Dieser Minderverbrauch bleibt also dauerhaft erhalten, auch dann, wenn die Energiepreise - keine Ahnung, ob und wenn ja wann das kommt - wieder sinken sollten. Ich riskiere außerdem die Prognose, daß sich der Effekt über den Winter noch weiter verstärken wird, allerdings wird dann der Anteil der Einsparungen, die nur vorübergehend bestehen, natürlich höher sein, etwa durch die gesetzlich vorgeschriebenen reduzierten Temperaturen und so weiter. Spannend wird die Sache, falls wir einen strengen Winter bekommen sollten. Da aber zum Jahreswechsel die LNG-Terminals in Betrieb gehen sollen, rechne ich nicht damit, daß es zu einer ernsthaften Gefährdung der Versorgung kommen wird.

Etwas anderes ist es natürlich mit den Kosten. Märkte neigen, wie ich als Aktienbesitzerin sehr genau weiß, zu hysterischen Überreaktionen, und Putin spielt gerade gekonnt damit.

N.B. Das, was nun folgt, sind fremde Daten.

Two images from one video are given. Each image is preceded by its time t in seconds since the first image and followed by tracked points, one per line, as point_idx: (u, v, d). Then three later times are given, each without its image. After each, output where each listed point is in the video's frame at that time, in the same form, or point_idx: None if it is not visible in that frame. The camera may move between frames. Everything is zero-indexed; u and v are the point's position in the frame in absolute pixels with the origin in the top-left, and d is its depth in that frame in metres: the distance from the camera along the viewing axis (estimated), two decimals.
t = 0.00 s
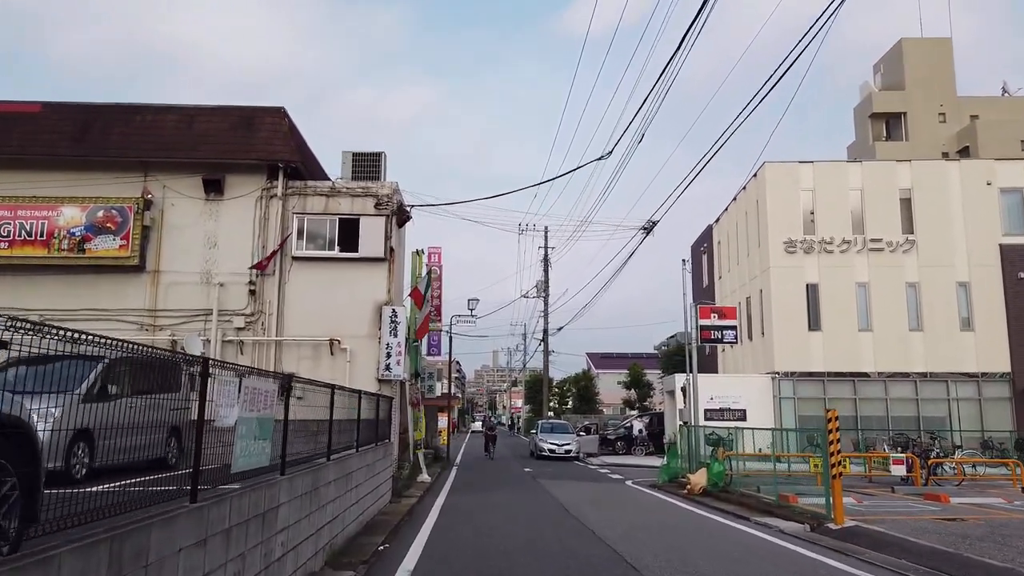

Unsere Gasspeicher sind aber jetzt schon, Ende August, zu mehr als 80 Prozent gefüllt. Frühestens ab Oktober wäre bei einem kompletten Lieferstopp der Russen damit zu rechnen, daß die Zufuhr nicht mehr den Verbrauch übersteigt, also der Füllungsstand sinkt. Dann dürften wir aber schon bei um die 90 Prozent liegen, und die russischen Lieferungen machen ja mittlerweile weniger als zehn Prozent der laufenden Gaslieferungen aus.

Worüber keine Zeitung schreibt: In der Ukraine liegt der Füllungsstand der Gasspeicher gerade mal bei 26 Prozent; das kommt dort noch zu allen weiteren Kriegsfolgen hinzu, mit denen sich die Menschen dort im nächsten Winter herumschlagen müssen. Wir jammern hierzulande wirklich auf hohem Niveau.